Please retype the listing below exactly as it stands, skipping any pictures.

ENTRIES SHOWN Start Marker

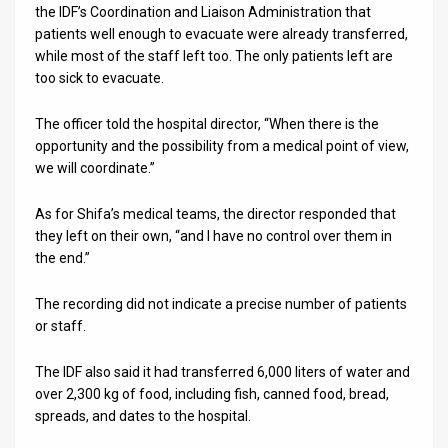
the IDF’s Coordination and Liaison Administration that
News
patients well enough to evacuate were already transferred,
while most of the staff left too. The only patients left are
Contact
too sick to evacuate.
Us
The officer told the hospital director, “When there is the
opportunity and the possibility from a medical point of view,
Customer
we will coordinate.”
Support
As for Shifa’s medical teams, the director responded that
TPS
they left on their own, “and I have no control over them in
the end.”
RSS
The recording did not indicate a precise number of patients
Facebook
or staff.
Twitter
The IDF also said it had transferred 6,000 liters of water and
over 2,300 kg of food, including fish, canned food, bread,
spreads, and dates to the hospital.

ENTRIES SHOWN End Marker

● RESULT
the IDF’s Coordination and Liaison Administration that
News
patients well enough to evacuate were already transferred,
while most of the staff left too. The only patients left are
Contact
too sick to evacuate.
Us
The officer told the hospital director, “When there is the
opportunity and the possibility from a medical point of view,
Customer
we will coordinate.”
Support
As for Shifa’s medical teams, the director responded that
TPS
they left on their own, “and I have no control over them in
the end.”
RSS
The recording did not indicate a precise number of patients
Facebook
or staff.
Twitter
The IDF also said it had transferred 6,000 liters of water and
over 2,300 kg of food, including fish, canned food, bread,
spreads, and dates to the hospital.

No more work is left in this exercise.